TransVaginal Mesh Verdict From Johnson & Johnson Results In A $1.2 Million Dollar Settlement
Johnson & Johnson (JNJ:US) was ordered by a Texas jury to pay $1.2 million to a woman who alleged one of the company’s lines of vaginal-mesh implants to treat incontinence was defectively designed, in the first verdict against the company over those devices.
Jurors in state court in Dallas concluded the design of the TVT-O mesh sling implanted in Linda Batiste was flawed and the 64-year-old woman deserved $1.2 million in compensatory damages, her lawyers said. They argued Batiste suffered pelvic pain when the device eroded inside her.
J&J, based in New Brunswick, New Jersey, faces more than 12,000 lawsuits (JNJ:US) accusing its Ethicon unit of making improperly designed vaginal inserts, such as the slings, that damaged women’s organs and made sex painful. Most of the cases have been consolidated before a federal judge in West Virginia for pretrial information exchanges while other cases are being heard in state courts.

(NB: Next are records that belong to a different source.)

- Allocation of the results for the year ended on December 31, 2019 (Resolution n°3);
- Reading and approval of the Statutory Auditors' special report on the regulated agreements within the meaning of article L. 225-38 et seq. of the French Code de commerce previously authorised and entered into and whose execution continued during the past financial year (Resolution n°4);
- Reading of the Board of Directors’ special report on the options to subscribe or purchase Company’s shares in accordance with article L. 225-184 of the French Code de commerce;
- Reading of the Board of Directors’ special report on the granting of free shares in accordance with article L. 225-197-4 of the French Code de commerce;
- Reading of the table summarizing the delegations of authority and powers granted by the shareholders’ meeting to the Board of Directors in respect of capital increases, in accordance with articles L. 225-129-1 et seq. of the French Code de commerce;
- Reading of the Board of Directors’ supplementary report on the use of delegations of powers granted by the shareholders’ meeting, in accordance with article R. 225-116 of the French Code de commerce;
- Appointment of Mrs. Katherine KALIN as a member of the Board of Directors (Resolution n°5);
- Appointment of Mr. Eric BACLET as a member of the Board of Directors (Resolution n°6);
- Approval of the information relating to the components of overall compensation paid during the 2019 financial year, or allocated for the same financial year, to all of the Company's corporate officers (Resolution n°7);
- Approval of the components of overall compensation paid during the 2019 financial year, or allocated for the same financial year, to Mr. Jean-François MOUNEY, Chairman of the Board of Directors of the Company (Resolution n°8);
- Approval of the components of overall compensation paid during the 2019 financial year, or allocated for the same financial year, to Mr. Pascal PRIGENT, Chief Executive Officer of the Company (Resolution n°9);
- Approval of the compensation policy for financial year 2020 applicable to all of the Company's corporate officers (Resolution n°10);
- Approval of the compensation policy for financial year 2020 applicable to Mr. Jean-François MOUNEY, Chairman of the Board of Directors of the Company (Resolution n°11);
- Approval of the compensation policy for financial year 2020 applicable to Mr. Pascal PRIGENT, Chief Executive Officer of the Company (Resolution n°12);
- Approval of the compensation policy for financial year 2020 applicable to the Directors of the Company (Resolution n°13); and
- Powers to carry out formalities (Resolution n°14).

The U.S. Food and Drug Administration has ordered J&J, C.R. Bard Inc. (BCR:US) and 31 other vaginal-implant makers to study rates of organ damage and complications linked to the implants after manufacturers faced a wave of lawsuits over the devices.
Doctors inserted more than 70,000 mesh devices in the U.S. in 2010 alone, threading them through incisions in the vagina to fortify pelvic muscles that failed to support internal organs or to treat incontinence, according to court filings.
J&J officials noted the Dallas jury rejected Batiste’s claims that Ethicon didn’t provide proper warnings about the slings’ health risks and declined to award punitive damages.
“The jury’s verdict on design defect is disappointing, and we believe we have strong grounds for appeal,” Matthew Johnson, an Ethicon spokesman, said yesterday in an e-mailed statement.
J&J officials decided in 2012 to stop selling some lines of vaginal-mesh implants after being hit with a wave of lawsuits over the devices. The TVT-O sling Batiste, a former nurse, received is still on the market, Thomas Cartmell, one of her lawyers, said in a phone interview.
“This verdict represents the first time an impartial jury had the opportunity to decide whether Ethicon’s sling products are defective and they found exactly that,” Bryan Aylstock, a plaintiffs’ lawyer helping to oversee cases gathered before U.S. District Judge Joseph Goodwin in West Virginia, said in a phone interview. “We believe this is the first of many more verdicts to come over this dangerous product,” he added.
Last year, a New Jersey jury ruled J&J must pay $11.1 million in damages to a woman who blamed a Prolift device for her injuries in the first case over any of the company’s implants to go to trial. The Prolift implants help support sagging organs.
Lawyers for J&J, the world’s biggest maker of medical products, argued in court papers that the TVT-O slings are safe and effective and the company properly warned consumers about their risks.
In February, Goodwin threw out a woman’s claims that another line of the company’s sling inserts was defective.
The Texas case is Batiste v. McNabb, No. 12-14350, District Court for the 95th Judicial District, Dallas County Texas (Dallas). The West Virginia case is In Re Ethicon Pelvic Repair System Products Liability Litigation, 12-MD-02327, U.S. District Court, Southern District of West Virginia (Charleston).